Former les managers et les RH
Ces ateliers sont destinés aux responsables RH et aux cadres dirigeants. «J’ai spécialement noté l’importance de porter attention aux besoins de la personne concernée et de développer une stratégie individuelle», témoigne ainsi Martin Tschopp. En plus de conseils sur l’accompagnement des personnes concernées, ces ateliers donnent des informations sur la prévention, le dépistage et les répercussions du cancer. Qu’en ont retenu les participants? «Je pense que beaucoup d’entre nous avons pris conscience de l’importance d’effectuer des contrôles réguliers chez le médecin et que si le cancer est pris à temps, il a de grandes chances d’être guéri. Il est important d’être à l’écoute de son corps et de prendre au sérieux ses souffrances», explique Marilyne Reuille.
«J’ai vu combien de temps peut prendre la réintégration professionnelle après un cancer», déclare pour sa part Daniel Raboud, responsable Ressources humaines aux Services du Parlement à Berne. Pour lui, les ateliers de la Ligue contre le cancer donnent une image réaliste de la réintégration, des conséquences pour les personnes concernées et des répercussions sur le lieu de travail. Ainsi, les conditions pour un retour réussi au travail sont réunies; les spécialistes RH et les supérieurs bénéficient d’un soutien pour mieux comprendre les difficultés que vivent les personnes touchées par le cancer.

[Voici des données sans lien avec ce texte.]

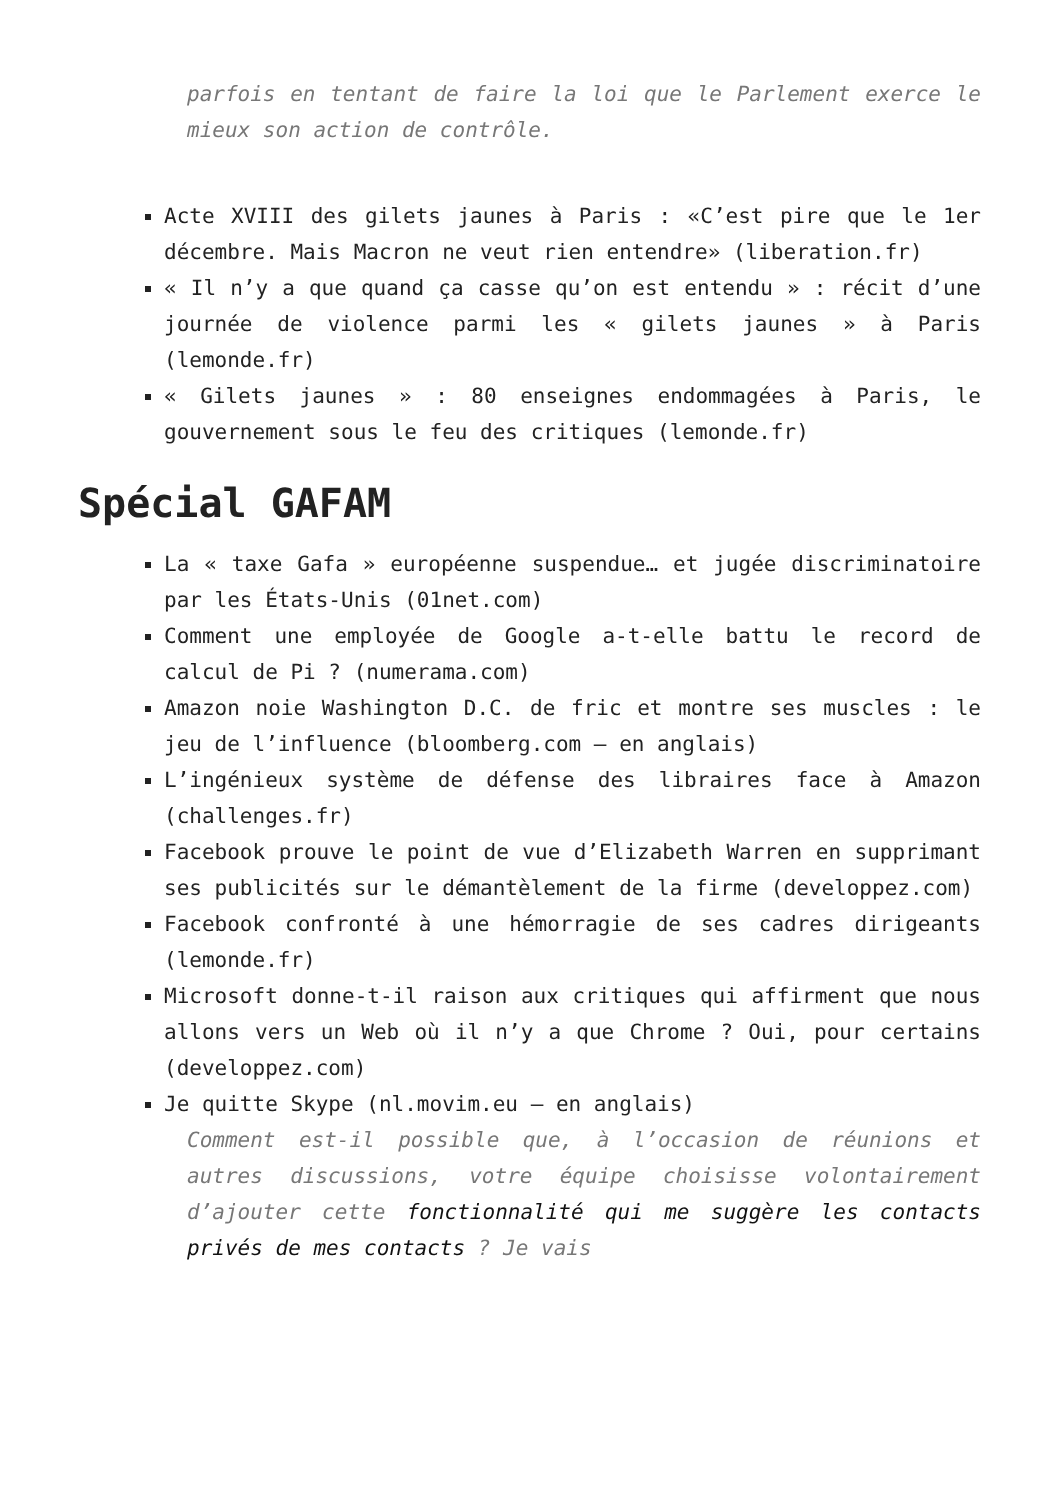parfois en tentant de faire la loi que le Parlement exerce le mieux son action de contrôle.
Acte XVIII des gilets jaunes à Paris : «C’est pire que le 1er décembre. Mais Macron ne veut rien entendre» (liberation.fr)
« Il n’y a que quand ça casse qu’on est entendu » : récit d’une journée de violence parmi les « gilets jaunes » à Paris (lemonde.fr)
« Gilets jaunes » : 80 enseignes endommagées à Paris, le gouvernement sous le feu des critiques (lemonde.fr)
Spécial GAFAM
La « taxe Gafa » européenne suspendue… et jugée discriminatoire par les États-Unis (01net.com)
Comment une employée de Google a-t-elle battu le record de calcul de Pi ? (numerama.com)
Amazon noie Washington D.C. de fric et montre ses muscles : le jeu de l’influence (bloomberg.com – en anglais)
L’ingénieux système de défense des libraires face à Amazon (challenges.fr)
Facebook prouve le point de vue d’Elizabeth Warren en supprimant ses publicités sur le démantèlement de la firme (developpez.com)
Facebook confronté à une hémorragie de ses cadres dirigeants (lemonde.fr)
Microsoft donne-t-il raison aux critiques qui affirment que nous allons vers un Web où il n’y a que Chrome ? Oui, pour certains (developpez.com)
Je quitte Skype (nl.movim.eu – en anglais)
Comment est-il possible que, à l’occasion de réunions et autres discussions, votre équipe choisisse volontairement d’ajouter cette fonctionnalité qui me suggère les contacts privés de mes contacts ? Je vais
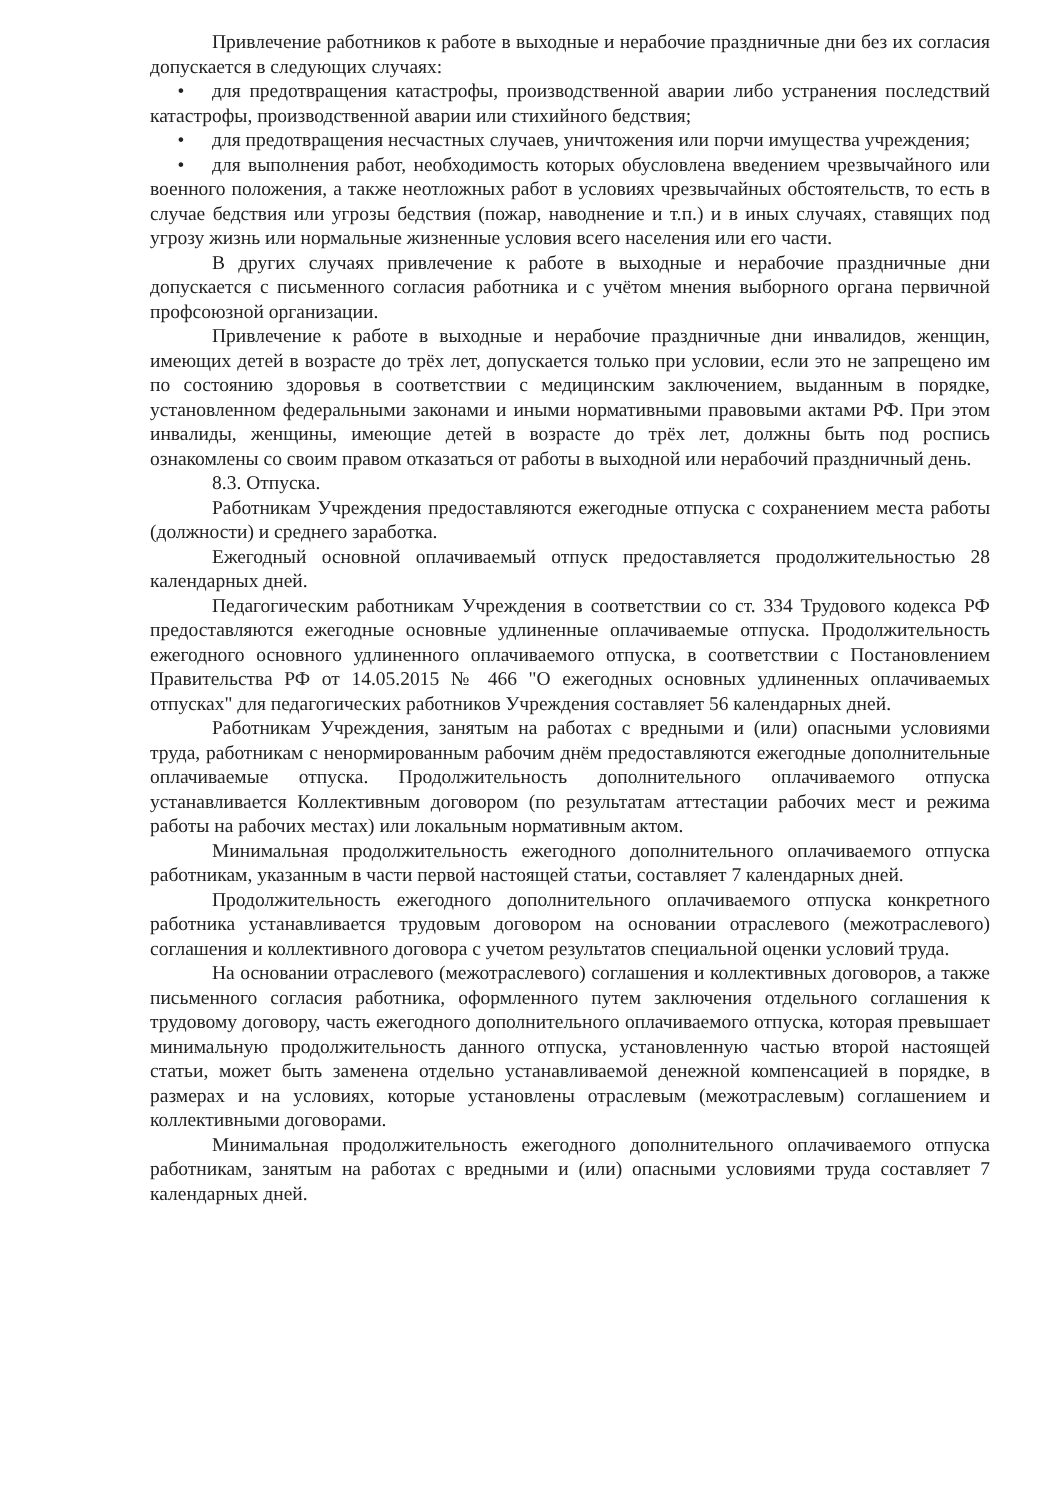Привлечение работников к работе в выходные и нерабочие праздничные дни без их согласия допускается в следующих случаях:
• для предотвращения катастрофы, производственной аварии либо устранения последствий катастрофы, производственной аварии или стихийного бедствия;
• для предотвращения несчастных случаев, уничтожения или порчи имущества учреждения;
• для выполнения работ, необходимость которых обусловлена введением чрезвычайного или военного положения, а также неотложных работ в условиях чрезвычайных обстоятельств, то есть в случае бедствия или угрозы бедствия (пожар, наводнение и т.п.) и в иных случаях, ставящих под угрозу жизнь или нормальные жизненные условия всего населения или его части.
В других случаях привлечение к работе в выходные и нерабочие праздничные дни допускается с письменного согласия работника и с учётом мнения выборного органа первичной профсоюзной организации.
Привлечение к работе в выходные и нерабочие праздничные дни инвалидов, женщин, имеющих детей в возрасте до трёх лет, допускается только при условии, если это не запрещено им по состоянию здоровья в соответствии с медицинским заключением, выданным в порядке, установленном федеральными законами и иными нормативными правовыми актами РФ. При этом инвалиды, женщины, имеющие детей в возрасте до трёх лет, должны быть под роспись ознакомлены со своим правом отказаться от работы в выходной или нерабочий праздничный день.
8.3. Отпуска.
Работникам Учреждения предоставляются ежегодные отпуска с сохранением места работы (должности) и среднего заработка.
Ежегодный основной оплачиваемый отпуск предоставляется продолжительностью 28 календарных дней.
Педагогическим работникам Учреждения в соответствии со ст. 334 Трудового кодекса РФ предоставляются ежегодные основные удлиненные оплачиваемые отпуска. Продолжительность ежегодного основного удлиненного оплачиваемого отпуска, в соответствии с Постановлением Правительства РФ от 14.05.2015 № 466 "О ежегодных основных удлиненных оплачиваемых отпусках" для педагогических работников Учреждения составляет 56 календарных дней.
Работникам Учреждения, занятым на работах с вредными и (или) опасными условиями труда, работникам с ненормированным рабочим днём предоставляются ежегодные дополнительные оплачиваемые отпуска. Продолжительность дополнительного оплачиваемого отпуска устанавливается Коллективным договором (по результатам аттестации рабочих мест и режима работы на рабочих местах) или локальным нормативным актом.
Минимальная продолжительность ежегодного дополнительного оплачиваемого отпуска работникам, указанным в части первой настоящей статьи, составляет 7 календарных дней.
Продолжительность ежегодного дополнительного оплачиваемого отпуска конкретного работника устанавливается трудовым договором на основании отраслевого (межотраслевого) соглашения и коллективного договора с учетом результатов специальной оценки условий труда.
На основании отраслевого (межотраслевого) соглашения и коллективных договоров, а также письменного согласия работника, оформленного путем заключения отдельного соглашения к трудовому договору, часть ежегодного дополнительного оплачиваемого отпуска, которая превышает минимальную продолжительность данного отпуска, установленную частью второй настоящей статьи, может быть заменена отдельно устанавливаемой денежной компенсацией в порядке, в размерах и на условиях, которые установлены отраслевым (межотраслевым) соглашением и коллективными договорами.
Минимальная продолжительность ежегодного дополнительного оплачиваемого отпуска работникам, занятым на работах с вредными и (или) опасными условиями труда составляет 7 календарных дней.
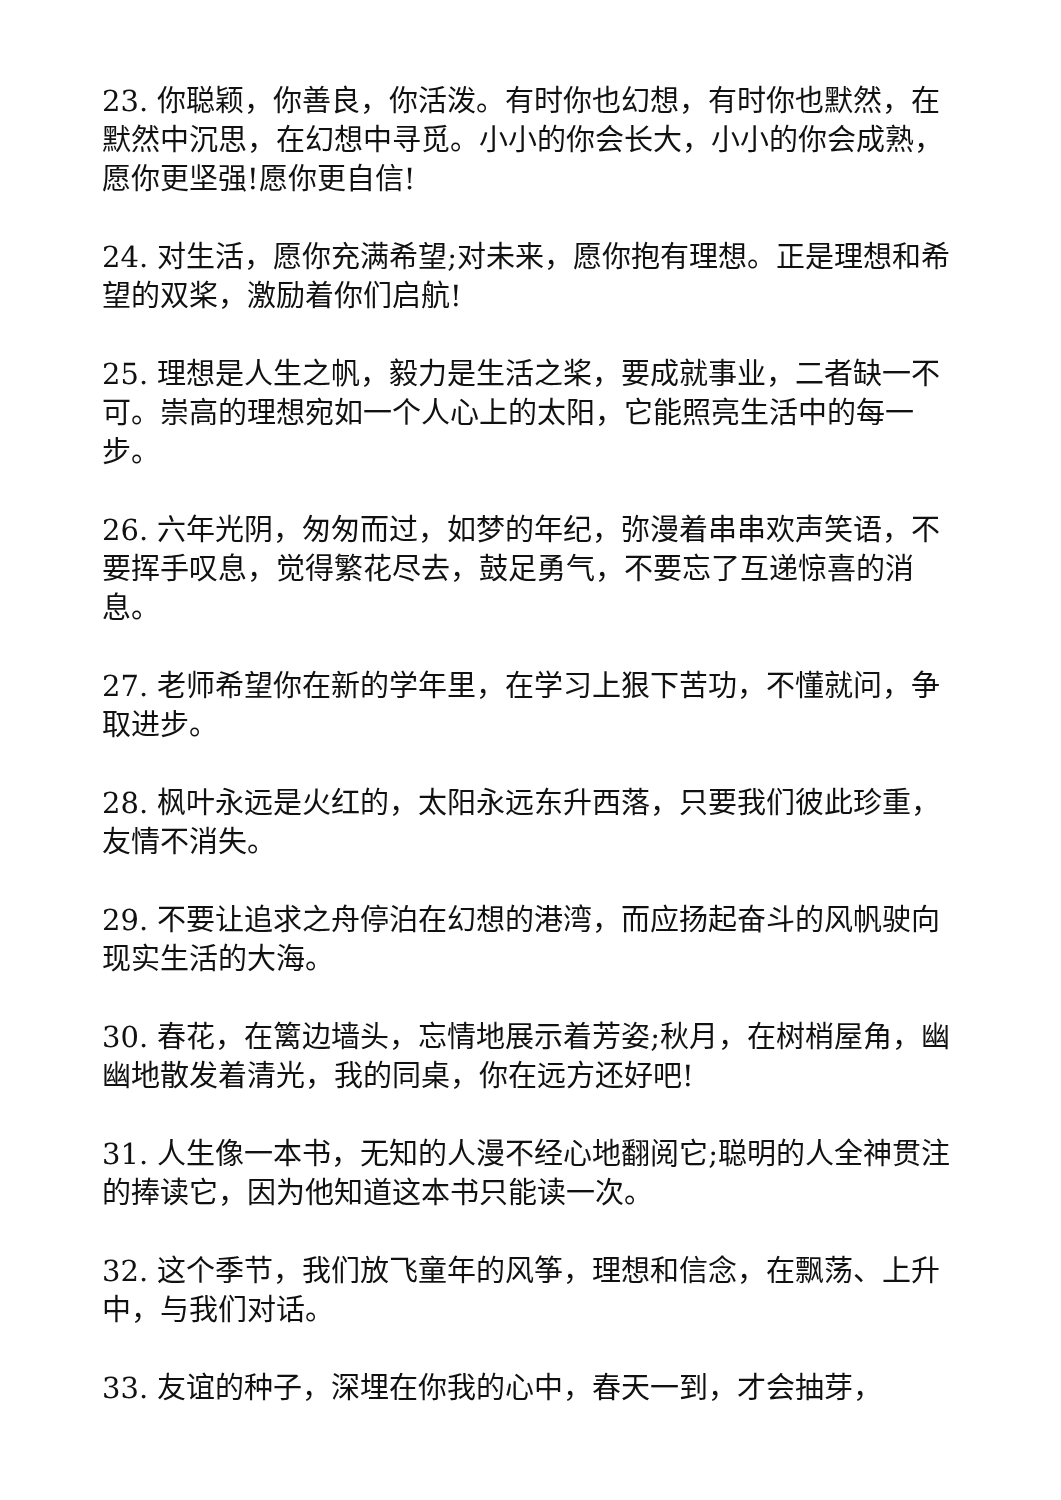23. 你聪颖，你善良，你活泼。有时你也幻想，有时你也默然，在默然中沉思，在幻想中寻觅。小小的你会长大，小小的你会成熟，愿你更坚强!愿你更自信!
24. 对生活，愿你充满希望;对未来，愿你抱有理想。正是理想和希望的双桨，激励着你们启航!
25. 理想是人生之帆，毅力是生活之桨，要成就事业，二者缺一不可。崇高的理想宛如一个人心上的太阳，它能照亮生活中的每一步。
26. 六年光阴，匆匆而过，如梦的年纪，弥漫着串串欢声笑语，不要挥手叹息，觉得繁花尽去，鼓足勇气，不要忘了互递惊喜的消息。
27. 老师希望你在新的学年里，在学习上狠下苦功，不懂就问，争取进步。
28. 枫叶永远是火红的，太阳永远东升西落，只要我们彼此珍重，友情不消失。
29. 不要让追求之舟停泊在幻想的港湾，而应扬起奋斗的风帆驶向现实生活的大海。
30. 春花，在篱边墙头，忘情地展示着芳姿;秋月，在树梢屋角，幽幽地散发着清光，我的同桌，你在远方还好吧!
31. 人生像一本书，无知的人漫不经心地翻阅它;聪明的人全神贯注的捧读它，因为他知道这本书只能读一次。
32. 这个季节，我们放飞童年的风筝，理想和信念，在飘荡、上升中，与我们对话。
33. 友谊的种子，深埋在你我的心中，春天一到，才会抽芽，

De plus, ces ateliers comprennent des conseils sur la gestion de la santé en entreprise. Les participants ont-ils déjà eu l’occasion d’appliquer les connaissances acquises? «Uniquement de manière indirecte. Les intervenants conseillent un checkup annuel aux personnes de plus de 50 ans; j’ai donc pris rendez-vous le jour même chez mon médecin», explique pour sa part Martin Tschopp.